その他、選考の流れをも事前に教えてくれます。1次面接は現場担当者、2次面接は人事責任者といったように事前に会う人を教えてくれるだけでも心の準備ができるので、安心できることでしょう。
⑧採用企業との面接
面接の結果は転職エージェント経由で連絡がきます。面接で上手く説明できなかった、PR出来なかった場合には転職エージェントから追加であなたの魅力を採用企業へプッシュしてもらうことが出来ます。
⑨内定、給与交渉
年収交渉や内定後の入社までの調整もすべて転職エージェントが行ってくれます。
7.転職エージェントを最大活用するテクニック
複数の転職エージェントに登録する
こちらの記事で紹介した転職エージェントは扱っている求人や転職支援するスタイルが違います。転職エージェントを複数登録することで、自分に合った転職エージェントのスタイルや担当者を見つけることができます。
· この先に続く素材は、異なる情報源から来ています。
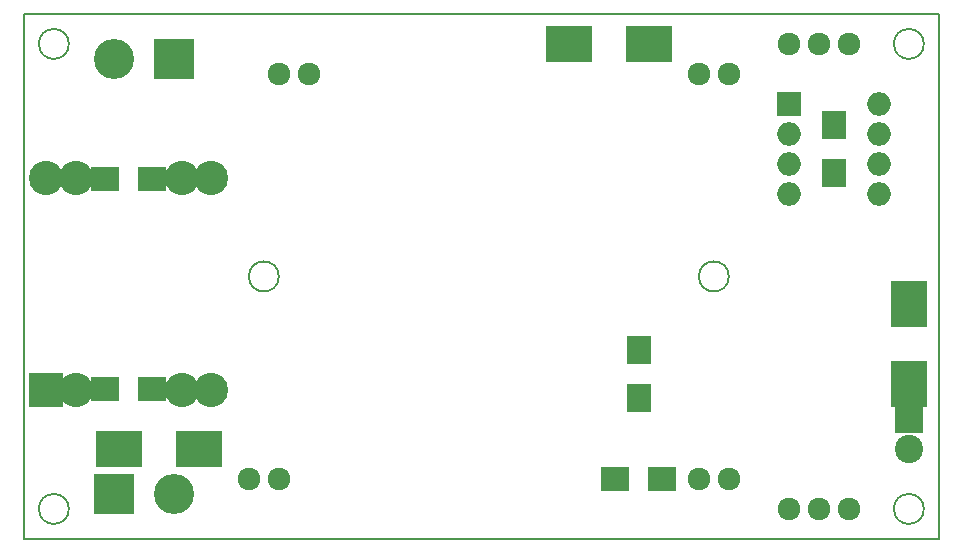
<source format=gbr>
%TF.GenerationSoftware,KiCad,Pcbnew,4.0.7*%
%TF.CreationDate,2018-04-11T16:25:57+03:00*%
%TF.ProjectId,radar_01,72616461725F30312E6B696361645F70,rev?*%
%TF.FileFunction,Soldermask,Bot*%
%FSLAX46Y46*%
G04 Gerber Fmt 4.6, Leading zero omitted, Abs format (unit mm)*
G04 Created by KiCad (PCBNEW 4.0.7) date 04/11/18 16:25:57*
%MOMM*%
%LPD*%
G01*
G04 APERTURE LIST*
%ADD10C,0.100000*%
%ADD11C,0.150000*%
%ADD12C,1.924000*%
%ADD13R,2.400000X2.000000*%
%ADD14R,2.000000X2.400000*%
%ADD15R,2.400000X2.400000*%
%ADD16C,2.400000*%
%ADD17R,2.400000X2.100000*%
%ADD18R,3.900000X3.100000*%
%ADD19R,3.100000X3.900000*%
%ADD20R,3.400000X3.400000*%
%ADD21C,3.400000*%
%ADD22R,2.900000X2.900000*%
%ADD23C,2.900000*%
%ADD24R,2.000000X2.000000*%
%ADD25O,2.000000X2.000000*%
G04 APERTURE END LIST*
D10*
D11*
X152400000Y-54610000D02*
X227330000Y-54610000D01*
X227330000Y-99060000D02*
X152400000Y-99060000D01*
X152400000Y-99060000D02*
X152400000Y-54610000D01*
X229870000Y-99060000D02*
X227330000Y-99060000D01*
X229870000Y-54610000D02*
X229870000Y-99060000D01*
X227330000Y-54610000D02*
X229870000Y-54610000D01*
X173990000Y-76835000D02*
G75*
G03X173990000Y-76835000I-1270000J0D01*
G01*
X212090000Y-76835000D02*
G75*
G03X212090000Y-76835000I-1270000J0D01*
G01*
X156210000Y-96520000D02*
G75*
G03X156210000Y-96520000I-1270000J0D01*
G01*
X156210000Y-57150000D02*
G75*
G03X156210000Y-57150000I-1270000J0D01*
G01*
X228600000Y-96520000D02*
G75*
G03X228600000Y-96520000I-1270000J0D01*
G01*
X228600000Y-57150000D02*
G75*
G03X228600000Y-57150000I-1270000J0D01*
G01*
D12*
X171450000Y-93980000D03*
X173990000Y-93980000D03*
X173990000Y-59690000D03*
X176530000Y-59690000D03*
X209550000Y-93980000D03*
X212090000Y-93980000D03*
X209550000Y-59690000D03*
X212090000Y-59690000D03*
D13*
X163290000Y-86360000D03*
X159290000Y-86360000D03*
D14*
X204470000Y-87090000D03*
X204470000Y-83090000D03*
D13*
X163290000Y-68580000D03*
X159290000Y-68580000D03*
D14*
X220980000Y-68040000D03*
X220980000Y-64040000D03*
D15*
X227330000Y-88900000D03*
D16*
X227330000Y-91440000D03*
D17*
X206470000Y-93980000D03*
X202470000Y-93980000D03*
D18*
X167230000Y-91440000D03*
X160430000Y-91440000D03*
D19*
X227330000Y-79150000D03*
X227330000Y-85950000D03*
D18*
X205330000Y-57150000D03*
X198530000Y-57150000D03*
D20*
X160020000Y-95250000D03*
D21*
X165100000Y-95250000D03*
D20*
X165100000Y-58420000D03*
D21*
X160020000Y-58420000D03*
D12*
X219710000Y-96520000D03*
X222250000Y-96520000D03*
X217170000Y-96520000D03*
X219710000Y-57150000D03*
X222250000Y-57150000D03*
X217170000Y-57150000D03*
D22*
X154290000Y-86470000D03*
D23*
X168290000Y-86470000D03*
X168290000Y-68470000D03*
X154290000Y-68470000D03*
X156790000Y-86470000D03*
X165790000Y-86470000D03*
X165790000Y-68470000D03*
X156790000Y-68470000D03*
D24*
X217170000Y-62230000D03*
D25*
X224790000Y-69850000D03*
X217170000Y-64770000D03*
X224790000Y-67310000D03*
X217170000Y-67310000D03*
X224790000Y-64770000D03*
X217170000Y-69850000D03*
X224790000Y-62230000D03*
M02*

</source>
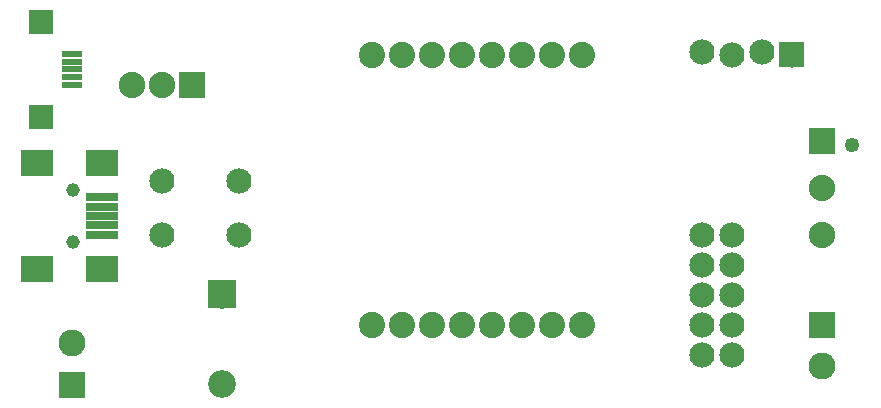
<source format=gts>
G04 MADE WITH FRITZING*
G04 WWW.FRITZING.ORG*
G04 DOUBLE SIDED*
G04 HOLES PLATED*
G04 CONTOUR ON CENTER OF CONTOUR VECTOR*
%ASAXBY*%
%FSLAX23Y23*%
%MOIN*%
%OFA0B0*%
%SFA1.0B1.0*%
%ADD10C,0.087778*%
%ADD11C,0.090000*%
%ADD12C,0.088000*%
%ADD13C,0.092000*%
%ADD14C,0.045433*%
%ADD15C,0.084000*%
%ADD16C,0.049370*%
%ADD17R,0.090000X0.090000*%
%ADD18R,0.088000X0.088000*%
%ADD19R,0.092000X0.092000*%
%ADD20R,0.108425X0.029685*%
%ADD21R,0.108425X0.088740*%
%ADD22R,0.065118X0.023779*%
%ADD23R,0.084803X0.080866*%
%ADD24R,0.001000X0.001000*%
%LNMASK1*%
G90*
G70*
G54D10*
X1886Y1339D03*
X1786Y1339D03*
X1686Y1339D03*
X1586Y1339D03*
X1486Y1339D03*
X1386Y1339D03*
X1286Y1339D03*
X1186Y1339D03*
X1186Y439D03*
X1286Y439D03*
X1386Y439D03*
X1486Y439D03*
X1586Y439D03*
X1686Y439D03*
X1786Y439D03*
X1886Y439D03*
G54D11*
X186Y239D03*
X186Y377D03*
X2686Y439D03*
X2686Y301D03*
G54D12*
X2686Y1051D03*
X2686Y895D03*
X2686Y739D03*
G54D13*
X686Y539D03*
X686Y241D03*
G54D14*
X188Y888D03*
X188Y715D03*
X188Y888D03*
X188Y715D03*
G54D15*
X2286Y739D03*
X2386Y739D03*
X2286Y639D03*
X2386Y639D03*
X2286Y539D03*
X2386Y539D03*
X2286Y439D03*
X2386Y439D03*
X2286Y339D03*
X2386Y339D03*
X2286Y739D03*
X2386Y739D03*
X2286Y639D03*
X2386Y639D03*
X2286Y539D03*
X2386Y539D03*
X2286Y439D03*
X2386Y439D03*
X2286Y339D03*
X2386Y339D03*
X2586Y1339D03*
X2486Y1349D03*
X2386Y1339D03*
X2286Y1349D03*
X2586Y1339D03*
X2486Y1349D03*
X2386Y1339D03*
X2286Y1349D03*
G54D12*
X586Y1239D03*
X486Y1239D03*
X386Y1239D03*
G54D15*
X486Y917D03*
X742Y917D03*
X486Y739D03*
X742Y739D03*
X486Y917D03*
X742Y917D03*
X486Y739D03*
X742Y739D03*
G54D16*
X2787Y1039D03*
G54D17*
X186Y239D03*
X2686Y439D03*
G54D18*
X2686Y1051D03*
G54D19*
X686Y540D03*
G54D20*
X286Y802D03*
X286Y833D03*
X286Y739D03*
X286Y770D03*
G54D21*
X70Y625D03*
X70Y979D03*
X286Y625D03*
X286Y979D03*
G54D20*
X286Y865D03*
G54D22*
X186Y1341D03*
X186Y1239D03*
X186Y1316D03*
X186Y1290D03*
X186Y1264D03*
G54D23*
X82Y1448D03*
X82Y1133D03*
G54D18*
X586Y1239D03*
G54D24*
X2544Y1381D02*
X2627Y1381D01*
X2544Y1380D02*
X2627Y1380D01*
X2544Y1379D02*
X2627Y1379D01*
X2544Y1378D02*
X2627Y1378D01*
X2544Y1377D02*
X2627Y1377D01*
X2544Y1376D02*
X2627Y1376D01*
X2544Y1375D02*
X2627Y1375D01*
X2544Y1374D02*
X2627Y1374D01*
X2544Y1373D02*
X2627Y1373D01*
X2544Y1372D02*
X2627Y1372D01*
X2544Y1371D02*
X2627Y1371D01*
X2544Y1370D02*
X2627Y1370D01*
X2544Y1369D02*
X2627Y1369D01*
X2544Y1368D02*
X2627Y1368D01*
X2544Y1367D02*
X2627Y1367D01*
X2544Y1366D02*
X2627Y1366D01*
X2544Y1365D02*
X2627Y1365D01*
X2544Y1364D02*
X2627Y1364D01*
X2544Y1363D02*
X2627Y1363D01*
X2544Y1362D02*
X2627Y1362D01*
X2544Y1361D02*
X2627Y1361D01*
X2544Y1360D02*
X2627Y1360D01*
X2544Y1359D02*
X2627Y1359D01*
X2544Y1358D02*
X2627Y1358D01*
X2544Y1357D02*
X2627Y1357D01*
X2544Y1356D02*
X2627Y1356D01*
X2544Y1355D02*
X2627Y1355D01*
X2544Y1354D02*
X2581Y1354D01*
X2591Y1354D02*
X2627Y1354D01*
X2544Y1353D02*
X2579Y1353D01*
X2593Y1353D02*
X2627Y1353D01*
X2544Y1352D02*
X2577Y1352D01*
X2595Y1352D02*
X2627Y1352D01*
X2544Y1351D02*
X2576Y1351D01*
X2596Y1351D02*
X2627Y1351D01*
X2544Y1350D02*
X2575Y1350D01*
X2597Y1350D02*
X2627Y1350D01*
X2544Y1349D02*
X2574Y1349D01*
X2598Y1349D02*
X2627Y1349D01*
X2544Y1348D02*
X2573Y1348D01*
X2599Y1348D02*
X2627Y1348D01*
X2544Y1347D02*
X2572Y1347D01*
X2600Y1347D02*
X2627Y1347D01*
X2544Y1346D02*
X2572Y1346D01*
X2600Y1346D02*
X2627Y1346D01*
X2544Y1345D02*
X2571Y1345D01*
X2601Y1345D02*
X2627Y1345D01*
X2544Y1344D02*
X2571Y1344D01*
X2601Y1344D02*
X2627Y1344D01*
X2544Y1343D02*
X2571Y1343D01*
X2601Y1343D02*
X2627Y1343D01*
X2544Y1342D02*
X2571Y1342D01*
X2601Y1342D02*
X2627Y1342D01*
X2544Y1341D02*
X2571Y1341D01*
X2601Y1341D02*
X2627Y1341D01*
X2544Y1340D02*
X2571Y1340D01*
X2601Y1340D02*
X2627Y1340D01*
X2544Y1339D02*
X2571Y1339D01*
X2601Y1339D02*
X2627Y1339D01*
X2544Y1338D02*
X2571Y1338D01*
X2601Y1338D02*
X2627Y1338D01*
X2544Y1337D02*
X2571Y1337D01*
X2601Y1337D02*
X2627Y1337D01*
X2544Y1336D02*
X2571Y1336D01*
X2601Y1336D02*
X2627Y1336D01*
X2544Y1335D02*
X2571Y1335D01*
X2601Y1335D02*
X2627Y1335D01*
X2544Y1334D02*
X2572Y1334D01*
X2600Y1334D02*
X2627Y1334D01*
X2544Y1333D02*
X2572Y1333D01*
X2600Y1333D02*
X2627Y1333D01*
X2544Y1332D02*
X2573Y1332D01*
X2599Y1332D02*
X2627Y1332D01*
X2544Y1331D02*
X2573Y1331D01*
X2599Y1331D02*
X2627Y1331D01*
X2544Y1330D02*
X2574Y1330D01*
X2598Y1330D02*
X2627Y1330D01*
X2544Y1329D02*
X2575Y1329D01*
X2597Y1329D02*
X2627Y1329D01*
X2544Y1328D02*
X2576Y1328D01*
X2596Y1328D02*
X2627Y1328D01*
X2544Y1327D02*
X2577Y1327D01*
X2594Y1327D02*
X2627Y1327D01*
X2544Y1326D02*
X2579Y1326D01*
X2593Y1326D02*
X2627Y1326D01*
X2544Y1325D02*
X2582Y1325D01*
X2590Y1325D02*
X2627Y1325D01*
X2544Y1324D02*
X2627Y1324D01*
X2544Y1323D02*
X2627Y1323D01*
X2544Y1322D02*
X2627Y1322D01*
X2544Y1321D02*
X2627Y1321D01*
X2544Y1320D02*
X2627Y1320D01*
X2544Y1319D02*
X2627Y1319D01*
X2544Y1318D02*
X2627Y1318D01*
X2544Y1317D02*
X2627Y1317D01*
X2544Y1316D02*
X2627Y1316D01*
X2544Y1315D02*
X2627Y1315D01*
X2544Y1314D02*
X2627Y1314D01*
X2544Y1313D02*
X2627Y1313D01*
X2544Y1312D02*
X2627Y1312D01*
X2544Y1311D02*
X2627Y1311D01*
X2544Y1310D02*
X2627Y1310D01*
X2544Y1309D02*
X2627Y1309D01*
X2544Y1308D02*
X2627Y1308D01*
X2544Y1307D02*
X2627Y1307D01*
X2544Y1306D02*
X2627Y1306D01*
X2544Y1305D02*
X2627Y1305D01*
X2544Y1304D02*
X2627Y1304D01*
X2544Y1303D02*
X2627Y1303D01*
X2544Y1302D02*
X2627Y1302D01*
X2544Y1301D02*
X2627Y1301D01*
X2544Y1300D02*
X2627Y1300D01*
X2544Y1299D02*
X2627Y1299D01*
X2545Y1298D02*
X2627Y1298D01*
D02*
G04 End of Mask1*
M02*
</source>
転職エージェントも相性の良し悪しがありますので、あわないと感じた場合は利用を控えても問題ありません。2~3社登録してか自分に合った転職エージェントを見つけると良いでしょう。
求人企業の採用目的や求める人物像を確認しておく
転職エージェントは求人企業から人材確保の依頼を受けて募集を行っています。「業界知識を持っている人を求めているのか?」、「欠員補充なのか?」、「未経験からでも教育していく姿勢で素直な人を求めているのか」など採用目的や求める人物像を確認しておきましょう。
選考段階で企業の求める人物像に合わせてPRポイントが変えることで選考通過率を上げることができます。
面接対策は転職エージェントを利用して万全にする
転職活動で避けて通れない面接を突破するために転職エージェントを上手く利用して、面接対策を万全にしていきましょう。転職エージェントが面接対策をしてくれることは以下の3つです。
- 過去に行った面接の質問事例、評価ポイントを教えてくれる
- 採用活動の経緯や採用したい人物像を教えてくれる
- 模擬面接をしてくれる
求人企業と面接でぶっつけ本番で臨んでしまうと、面接の独特の雰囲気や質問の数々で緊張して上手く話せないということは良くある話です。事前の情報をもとに頭の中でシミュレーションを立てる、想定質問集に対して、回答例を準備しておくなどの準備をするだけでも面接の出来栄えは違います。
また、転職エージェントが行ってくれる模擬面接も有効です。本番同様の面接の流れを再現し、想定される質問を行います。志望動機など説明していくうちにスラスラと話せるようになりますので、繰返し練習しておくと面接力アップにつながります。
履歴書・職務経歴書は転職エージェントに添削を依頼する
職務経歴書の作成で悩む人が多く、「資格を取りたてて、これまでの業務経験で活かせるものがない」、「志望動機をどのように書けばいいか分からない」など人それぞれ困るポイントが異なります。そのような時に転職エージェントに経歴書の作成指導や添削を依頼することで悩みが解決します。
職務経歴書の添削
- 誤字脱字がないか、レイアウトは見やすいか
- 書いてある内容は分かりやすいか
- 自分のPRポイントや業務経験を書くポイントを考えてくれる
- 企業が評価するであろうポイントを織り交ぜて、修正してくれる
転職エージェントへの添削依頼は完成していない状態であっても、「作成途中でどのように書けばいいか相談したい」ということも相談できます。遠慮することなくアドバイスをもらいながら経歴書を完成させていく方が効率的です。
8.まとめ
如何でしたでしょうか。
ポスドクから転職を考えているときには、知識やスキルなど培った専門性を次の職場で活かせるようにPRポイントを整理しておきましょう。また、ポスドクの人たちを採用したいと考えている企業を探す上で転職エージェントは有効です。こちらで紹介したエージェントを情報収集も兼ねて2~3社登録しておきましょう。
ポスドクの転職におすすめの転職エージェントまとめ
・dodaエージェントサービス|業界No2。キャリアコンサルタントの質が高い
・リクルートエージェント|業界No1.転職ノウハウが充実
・JACリクルートメント|外資系、高専門職への転職に強い
・アカリク|院卒・ポスドクに特化した転職エージェント
・ワークポート|IT・Web業界に強いエージェント
こちらの記事が皆様の転職活動のお役に立てれば幸いです。